The names of the two children are called back to our attention in chapter 2. “Say to your brothers, ‘My people’; to your sisters, ‘Objects of my mercy.’” 2:22f, “The fruit of the earth shall answer for Jezreel. Israel shall be my new sowing in the land, and I will show love to Lo-ruhamah, and say to Loammi, ‘You are my people,’ and he will say, ‘Thou art my God’” (NEB). And in 14:3, “Neither will we say any more to the work of our hands, ‘Ye are our gods’; for in Thee the fatherless find mercy.”
No way this could be an allegory. Certainly much can be made of the symbolic names. No symbolism in using "Gomer.” A prophet was chosen in whose life and experience the sin of the nation could be revealed.
Dealing with sin realistically: Gomer has sinned and she must pay. The nation likewise. Only after proper restitution is paid will restoration be made. The offended party goes in search of the offending one. Love finds a way.
Jeremiah 3 has an interesting parallel.
II. Israel’s Sin—The Indictment of Evidence, Chapters 4-7.

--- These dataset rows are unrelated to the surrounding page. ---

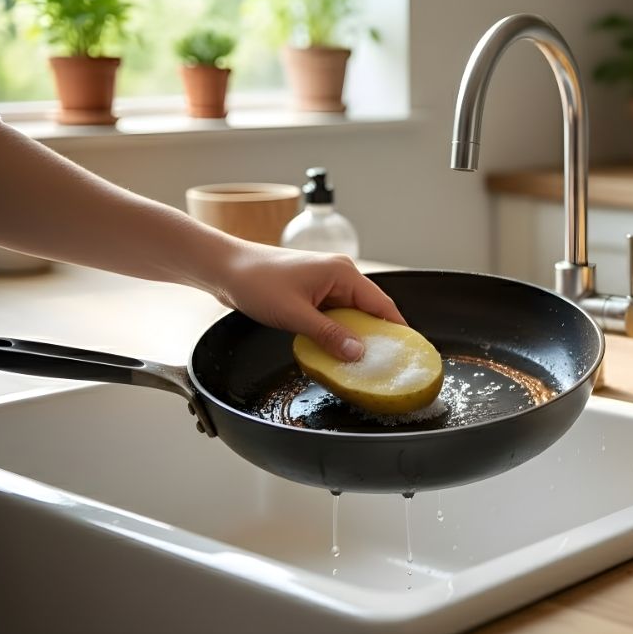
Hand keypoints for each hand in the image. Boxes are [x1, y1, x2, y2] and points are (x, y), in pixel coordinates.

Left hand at [210, 243, 404, 360]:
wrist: (224, 268)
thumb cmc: (256, 282)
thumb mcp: (295, 314)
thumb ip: (329, 335)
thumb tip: (358, 353)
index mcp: (343, 273)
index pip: (382, 304)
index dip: (397, 329)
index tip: (408, 351)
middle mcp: (340, 275)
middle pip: (370, 311)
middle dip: (376, 337)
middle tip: (385, 365)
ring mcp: (326, 283)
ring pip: (352, 315)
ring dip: (355, 336)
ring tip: (364, 363)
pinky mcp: (313, 292)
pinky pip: (335, 315)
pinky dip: (339, 332)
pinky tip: (338, 351)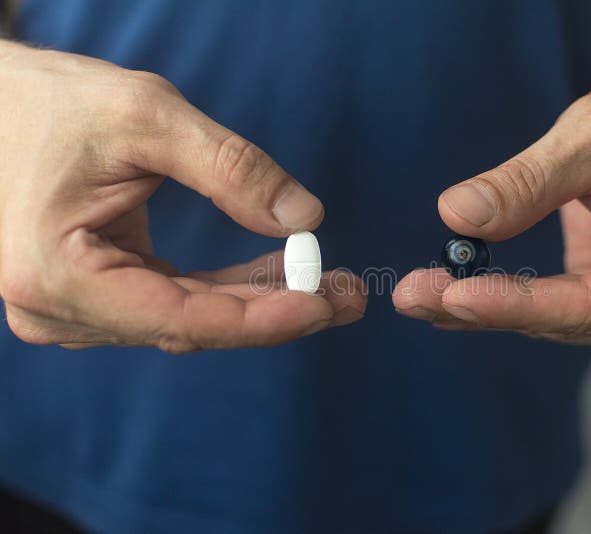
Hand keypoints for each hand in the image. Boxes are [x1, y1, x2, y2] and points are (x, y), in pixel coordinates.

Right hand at [0, 42, 365, 352]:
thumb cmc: (50, 103)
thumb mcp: (147, 117)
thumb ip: (230, 169)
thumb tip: (304, 217)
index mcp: (59, 275)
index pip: (183, 318)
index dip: (263, 318)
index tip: (326, 303)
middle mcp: (60, 309)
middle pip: (193, 326)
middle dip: (277, 311)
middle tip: (349, 296)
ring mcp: (75, 308)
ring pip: (189, 317)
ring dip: (261, 301)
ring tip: (330, 283)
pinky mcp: (96, 293)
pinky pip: (174, 300)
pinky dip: (228, 289)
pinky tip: (279, 274)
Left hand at [394, 65, 590, 354]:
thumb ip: (528, 182)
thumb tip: (458, 216)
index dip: (519, 305)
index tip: (452, 296)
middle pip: (569, 322)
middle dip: (485, 309)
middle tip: (410, 294)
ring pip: (554, 325)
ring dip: (483, 309)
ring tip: (417, 291)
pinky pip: (552, 313)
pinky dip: (501, 301)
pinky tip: (448, 293)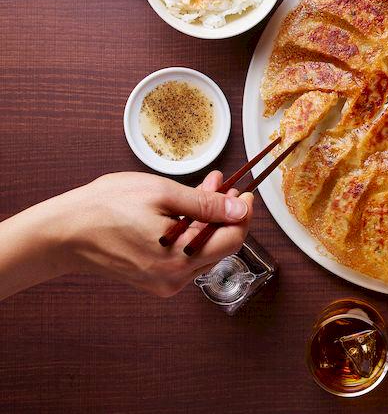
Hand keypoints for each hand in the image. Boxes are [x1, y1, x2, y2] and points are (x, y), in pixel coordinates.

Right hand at [56, 171, 251, 296]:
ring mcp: (164, 282)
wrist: (64, 232)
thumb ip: (205, 203)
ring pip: (205, 249)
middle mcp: (175, 278)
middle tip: (219, 183)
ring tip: (200, 190)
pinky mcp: (155, 279)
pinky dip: (191, 231)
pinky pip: (187, 255)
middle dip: (225, 212)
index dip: (244, 214)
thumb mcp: (161, 193)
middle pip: (220, 245)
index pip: (233, 239)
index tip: (245, 191)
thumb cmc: (105, 208)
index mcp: (179, 259)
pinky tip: (184, 210)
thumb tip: (239, 208)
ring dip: (208, 219)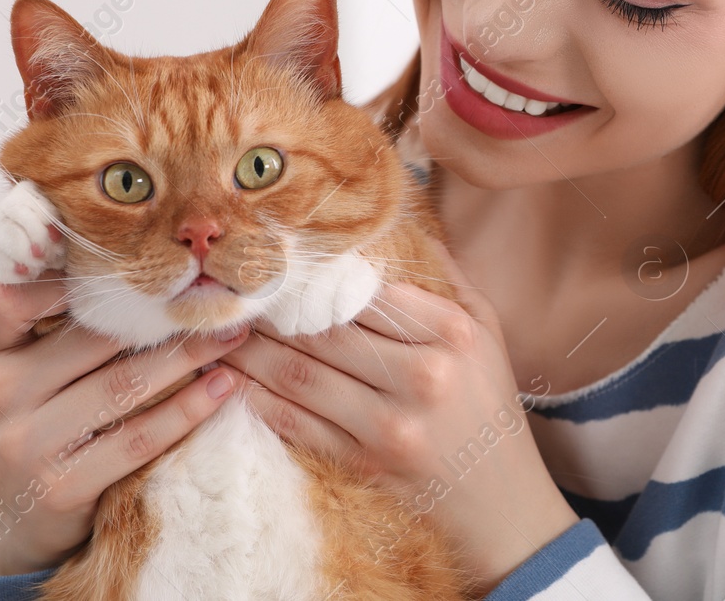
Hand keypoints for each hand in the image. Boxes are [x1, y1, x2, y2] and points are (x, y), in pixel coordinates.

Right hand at [0, 268, 250, 575]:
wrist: (14, 520)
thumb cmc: (38, 420)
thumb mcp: (29, 367)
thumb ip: (61, 320)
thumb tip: (145, 261)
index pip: (15, 294)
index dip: (70, 272)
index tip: (137, 253)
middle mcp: (3, 388)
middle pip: (93, 336)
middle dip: (162, 312)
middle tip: (217, 294)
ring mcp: (28, 440)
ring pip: (122, 383)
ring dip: (189, 356)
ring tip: (232, 335)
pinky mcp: (61, 485)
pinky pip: (138, 437)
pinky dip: (188, 409)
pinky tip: (222, 386)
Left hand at [217, 239, 579, 592]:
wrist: (502, 500)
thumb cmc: (490, 403)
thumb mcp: (487, 330)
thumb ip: (448, 278)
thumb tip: (405, 224)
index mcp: (451, 334)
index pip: (368, 292)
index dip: (315, 277)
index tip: (281, 264)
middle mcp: (423, 376)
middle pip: (327, 331)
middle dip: (273, 312)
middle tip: (234, 293)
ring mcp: (391, 424)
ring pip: (301, 374)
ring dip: (253, 352)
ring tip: (223, 330)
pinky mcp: (366, 462)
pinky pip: (297, 423)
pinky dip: (258, 399)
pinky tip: (233, 379)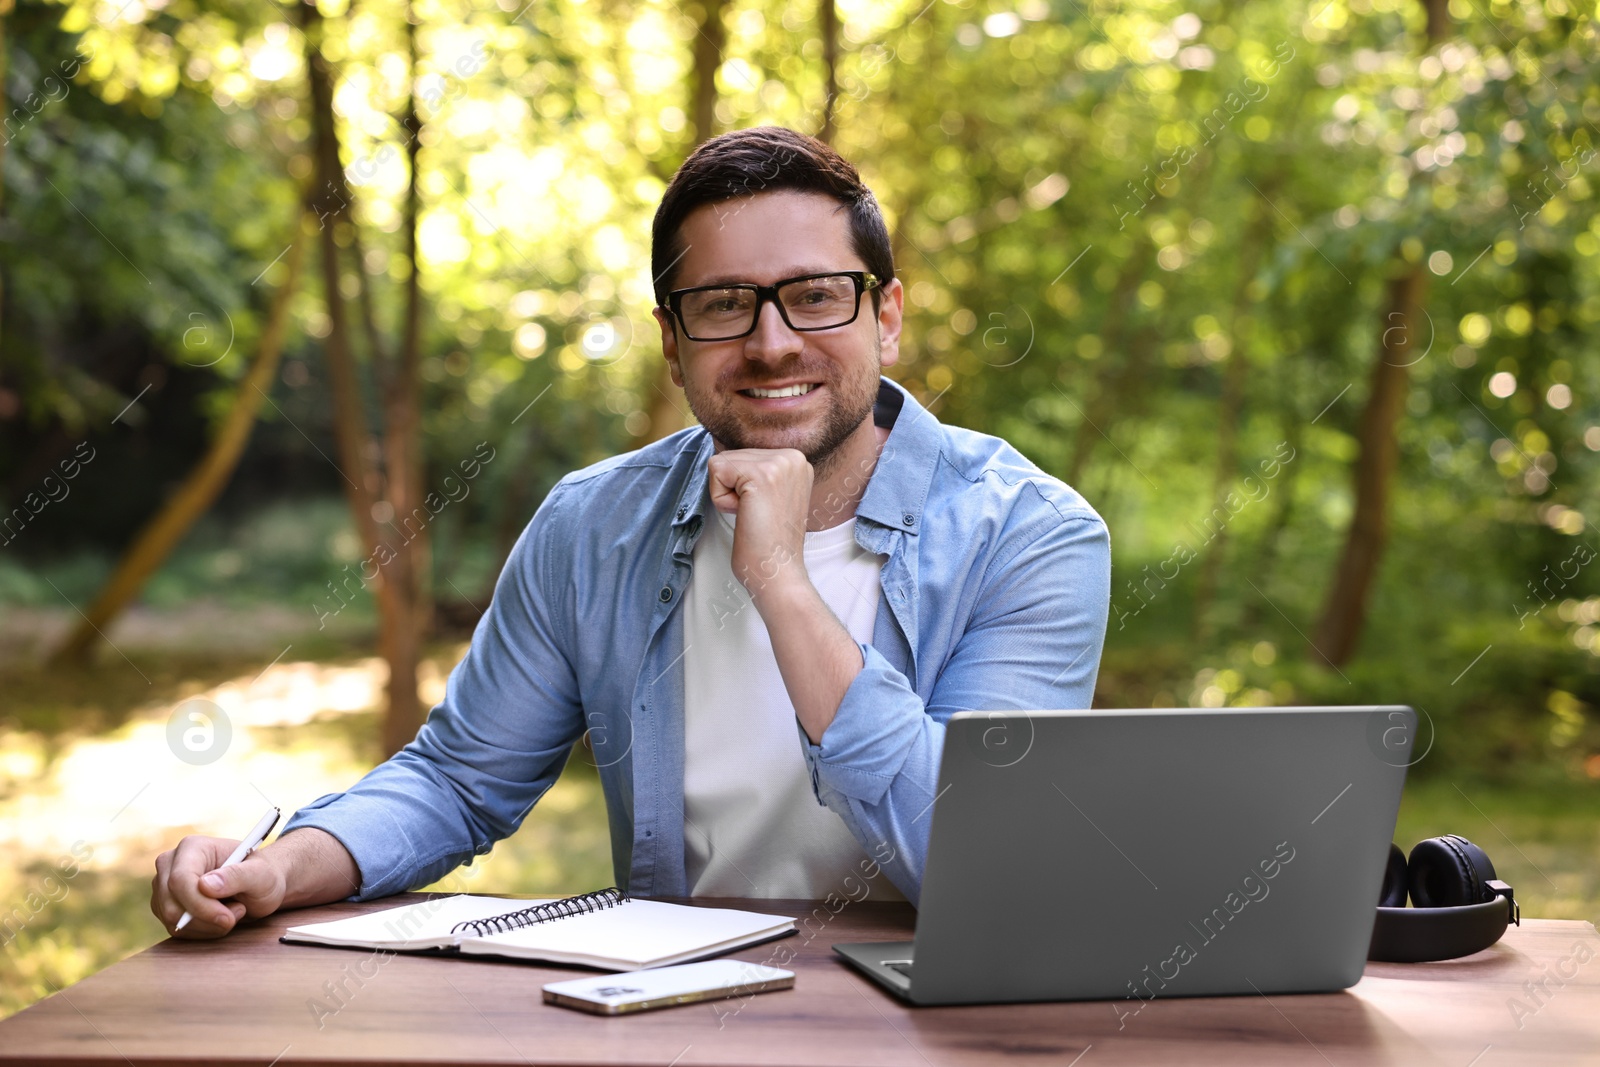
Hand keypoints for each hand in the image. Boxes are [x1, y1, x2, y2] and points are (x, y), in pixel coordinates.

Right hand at [151, 835, 286, 938]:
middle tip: (239, 911)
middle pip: (172, 905)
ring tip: (234, 909)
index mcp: (192, 847)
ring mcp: (164, 887)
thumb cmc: (262, 875)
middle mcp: (171, 865)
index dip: (200, 904)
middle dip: (207, 918)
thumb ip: (236, 876)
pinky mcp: (166, 907)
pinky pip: (178, 931)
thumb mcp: (261, 873)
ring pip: (174, 921)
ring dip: (208, 925)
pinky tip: (221, 917)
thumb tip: (205, 885)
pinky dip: (203, 931)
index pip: (180, 881)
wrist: (260, 886)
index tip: (227, 918)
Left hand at [706, 448, 813, 600]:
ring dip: (727, 494)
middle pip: (731, 455)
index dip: (742, 487)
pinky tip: (745, 514)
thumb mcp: (770, 495)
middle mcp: (792, 456)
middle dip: (733, 489)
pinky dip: (721, 499)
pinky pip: (715, 470)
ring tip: (753, 515)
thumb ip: (756, 471)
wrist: (778, 572)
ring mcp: (780, 463)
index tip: (764, 510)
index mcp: (796, 461)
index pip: (744, 455)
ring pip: (721, 462)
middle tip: (758, 515)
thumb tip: (720, 448)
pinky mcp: (761, 474)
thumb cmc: (769, 543)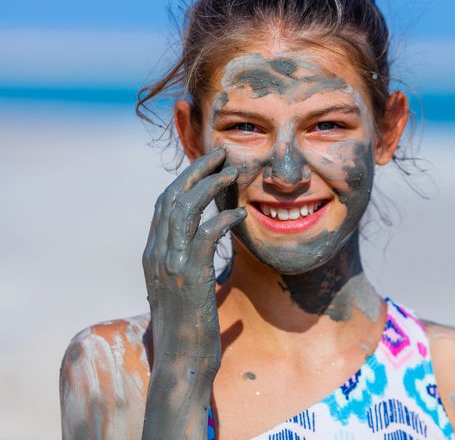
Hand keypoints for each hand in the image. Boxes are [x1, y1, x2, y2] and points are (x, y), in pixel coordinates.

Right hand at [142, 146, 245, 371]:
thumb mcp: (187, 295)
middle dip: (196, 171)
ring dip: (210, 186)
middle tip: (221, 154)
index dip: (185, 180)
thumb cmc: (189, 331)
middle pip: (172, 197)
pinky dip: (222, 219)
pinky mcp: (189, 276)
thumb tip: (214, 272)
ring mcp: (170, 264)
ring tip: (233, 172)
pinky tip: (240, 214)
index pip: (164, 205)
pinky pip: (206, 236)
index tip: (208, 165)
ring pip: (185, 210)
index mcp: (154, 254)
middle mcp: (156, 254)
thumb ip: (196, 275)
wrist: (182, 361)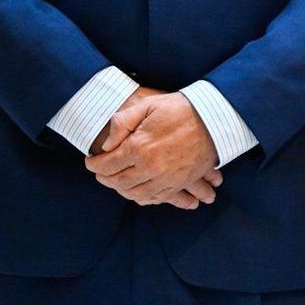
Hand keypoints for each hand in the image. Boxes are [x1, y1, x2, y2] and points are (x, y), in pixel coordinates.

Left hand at [85, 89, 221, 208]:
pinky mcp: (180, 182)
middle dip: (105, 178)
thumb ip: (122, 123)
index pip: (106, 165)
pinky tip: (138, 192)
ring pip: (135, 194)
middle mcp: (151, 167)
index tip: (90, 161)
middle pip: (118, 182)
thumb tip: (107, 145)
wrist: (215, 119)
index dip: (94, 165)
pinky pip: (157, 198)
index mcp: (139, 147)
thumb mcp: (147, 106)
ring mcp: (167, 178)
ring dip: (122, 190)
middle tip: (100, 173)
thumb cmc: (180, 109)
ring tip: (117, 182)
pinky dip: (144, 198)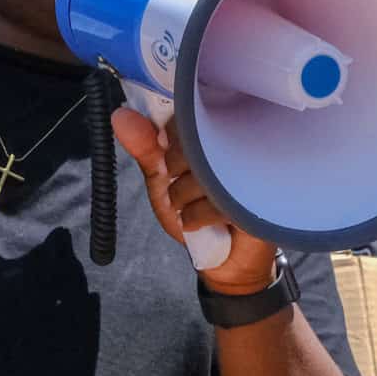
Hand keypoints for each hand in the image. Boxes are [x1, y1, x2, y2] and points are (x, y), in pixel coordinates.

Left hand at [113, 107, 277, 292]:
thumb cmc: (198, 212)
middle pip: (191, 146)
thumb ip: (146, 148)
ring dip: (185, 199)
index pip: (186, 119)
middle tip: (182, 188)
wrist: (225, 258)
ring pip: (199, 175)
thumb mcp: (164, 179)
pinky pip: (213, 203)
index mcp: (216, 131)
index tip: (169, 159)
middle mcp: (239, 144)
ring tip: (194, 206)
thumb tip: (120, 116)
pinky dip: (197, 217)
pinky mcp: (256, 199)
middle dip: (174, 175)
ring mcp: (251, 171)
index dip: (169, 143)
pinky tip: (205, 222)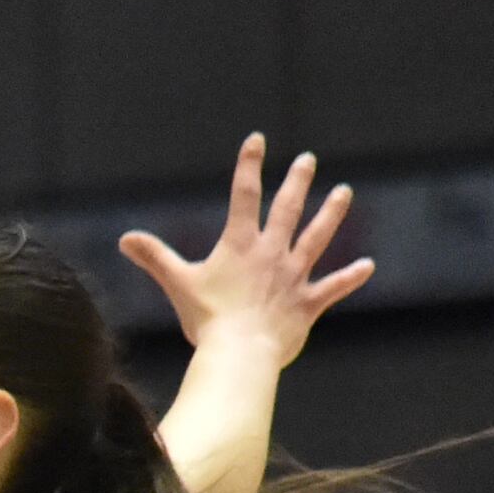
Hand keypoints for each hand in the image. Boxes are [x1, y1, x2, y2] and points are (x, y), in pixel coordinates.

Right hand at [119, 134, 371, 370]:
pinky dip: (351, 277)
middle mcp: (272, 254)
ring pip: (317, 238)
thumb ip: (155, 258)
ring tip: (344, 192)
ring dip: (331, 214)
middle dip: (297, 182)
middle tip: (308, 160)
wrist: (240, 352)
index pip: (244, 196)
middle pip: (287, 210)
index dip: (249, 166)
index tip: (257, 140)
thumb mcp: (177, 284)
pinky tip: (367, 265)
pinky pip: (333, 288)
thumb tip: (126, 238)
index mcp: (241, 246)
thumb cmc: (207, 319)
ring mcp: (294, 277)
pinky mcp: (307, 304)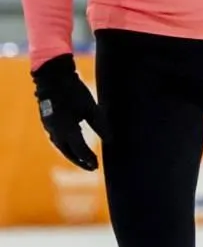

Hosea 4:1, The Lord has a controversy with the people of the land because there is no truth, mercy, nor knowledge of God in the land. Religious leaders—“Like people, like priest” (4:9). Princes—“Give ear, O house of the king” (5:1). People—“They sacrifice on the top of the mountains, and make offerings upon the hills, under oak, poplar, and terebinth because their shade is good” (4:13). Their foreign policy—“Ephraim is like a silly dove. . . . They call to Egypt, they go to Assyria” (7:11).
II Kings 15:19, Menahem; 17:1, Hoshea; 18:13-15, kings of Judah (Hezekiah).
III. Israel’s Punishment—The Judgment of Compromise, Chapters 8-10.
The judgment upon Samaria’s false religion, Hosea 8:6. The calf of Samaria shall be broken in pieces. Jeroboam I had arranged to keep them away from the temple.
Judgment upon their lifestyle, Hosea 9:6. Nettles shall possess their precious things of silver; thorns shall be in their tents. Hosea 10:1, Israel is a luxuriant (empty) vine that yields its fruit. The more his fruit increased, the more altars he built.
IV. Israel’s Restoration—The Yearning of Covenant Love, Chapters 11-14.
The love of the father for his child. Hosea 11:1, When Israel was a child, I loved him.
Love of the husband for his wife. Hosea 11:4, How shall I give thee up?
Love of the parent in the regret of necessary punishment. Hosea 12:9, I that am the Lord thy God from the Land of Egypt will yet make thee to dwell in tabernacles.
It is the Love of One who has chanced all on the outcome of love and has won. Hosea 14:8, Ephraim shall say, what have I to do any more with idols? I have heard him and observed him: I am like a green fir tree, from me is thy fruit found.